On June 22 2009 22:29 JudgeMathis wrote:
I think the United States should have just went on N. Korea a long time ago. Does anyone remember WW2? When Germany did whatever it felt liked? Yeah, it feels like that, but with nukes. Before someone takes me out of context and tries to do a history lesson with me. All I'm saying is when countries are acting up you should stop them in their tracks, and make them examples.
I think the United States should have just went on N. Korea a long time ago. Does anyone remember WW2? When Germany did whatever it felt liked? Yeah, it feels like that, but with nukes. Before someone takes me out of context and tries to do a history lesson with me. All I'm saying is when countries are acting up you should stop them in their tracks, and make them examples.
A doctrinal approach to foreign policy is very dangerous.

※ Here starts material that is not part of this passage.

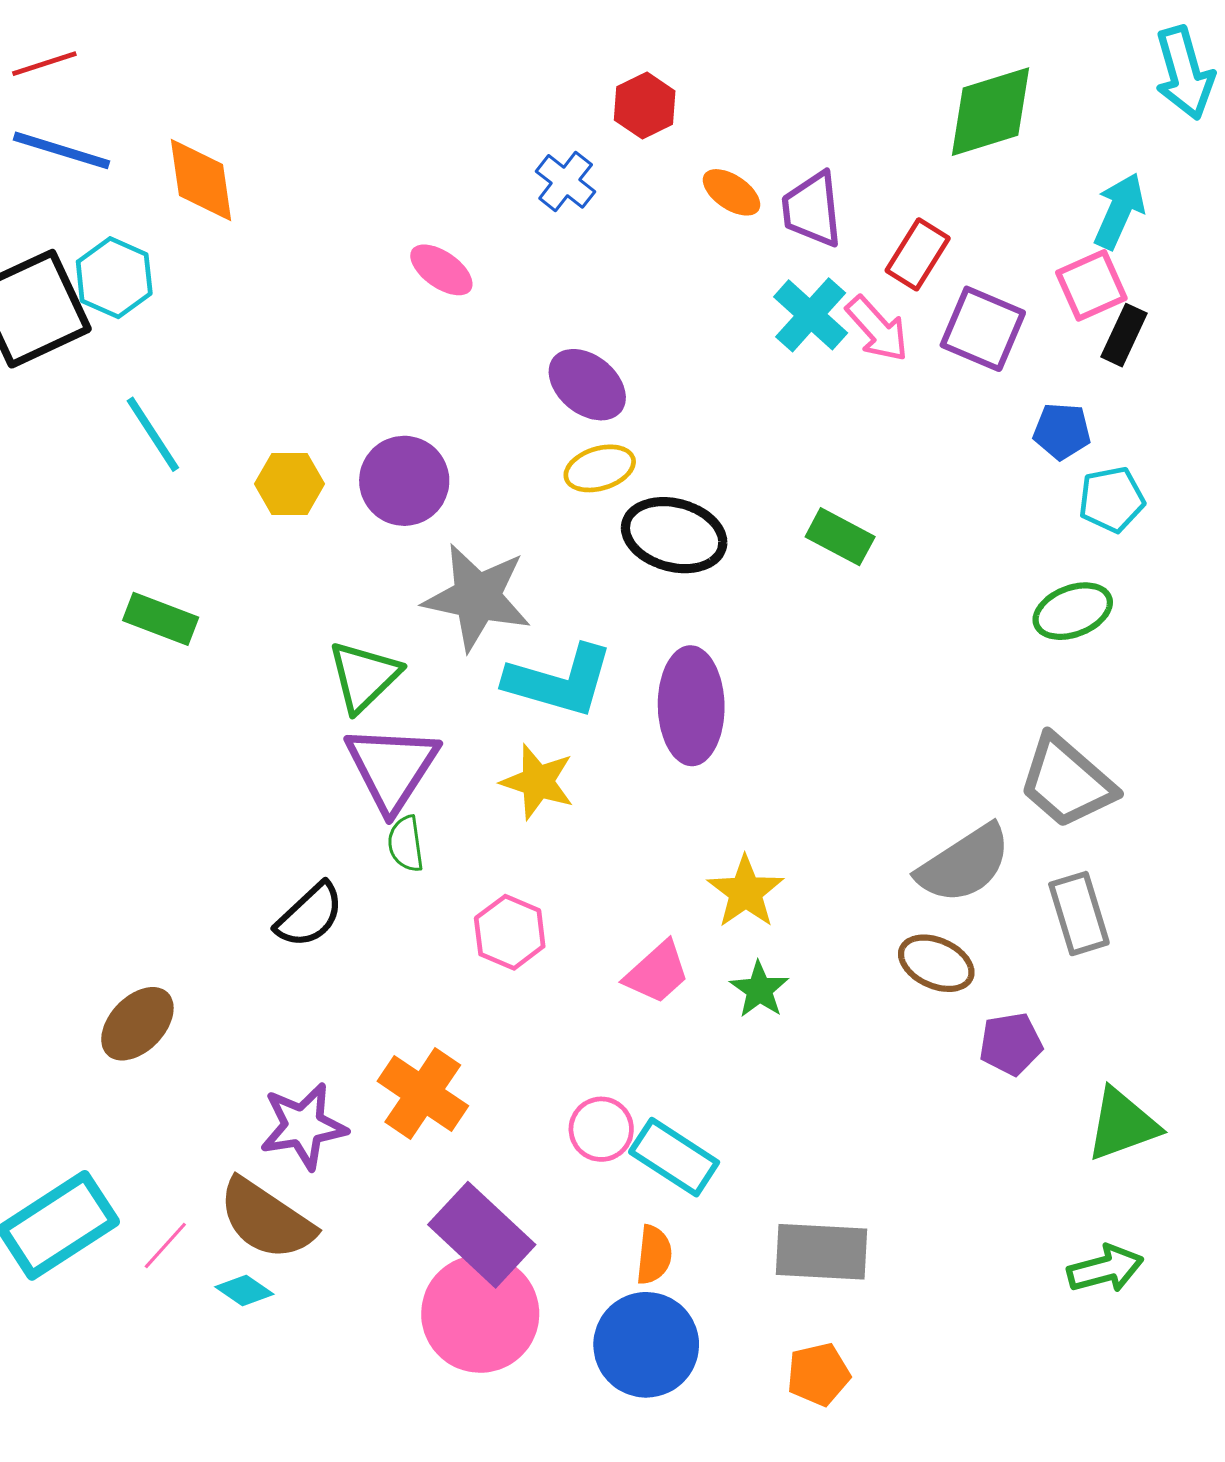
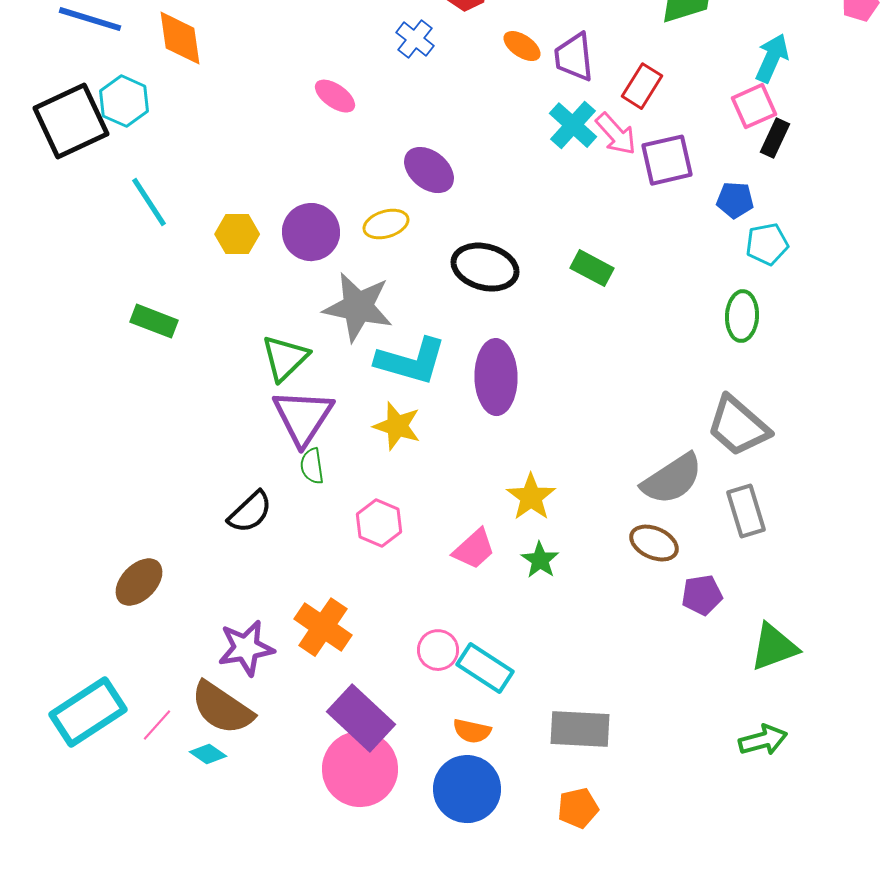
purple square: (983, 329) -> (667, 160), moved, turned -36
yellow ellipse: (600, 468) -> (386, 224), moved
green ellipse: (1073, 611) -> (742, 316), turned -66
orange semicircle: (654, 1255) -> (472, 731), turned 96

That is why people need to read history very carefully, to see that most situations are complex and ambiguous, and that no two situations are exactly the same.
In particular, taking isolated examples are moral paradigms are hazardous by your own example: By the 1930s, the leadership of the West, particularly in Britain and America, began to reinterpret the origins of the First of War not as the consequence of unique German malevolence, but as a series of misunderstandings and misconceptions held by all erratic parties. The wasteful slaughter of 1914-1918 could have been avoided had calmer heads prevailed in July-August 1914 and political moderation exercised. This view was decisive to the psychology of British foreign policy between 1934 and 1939.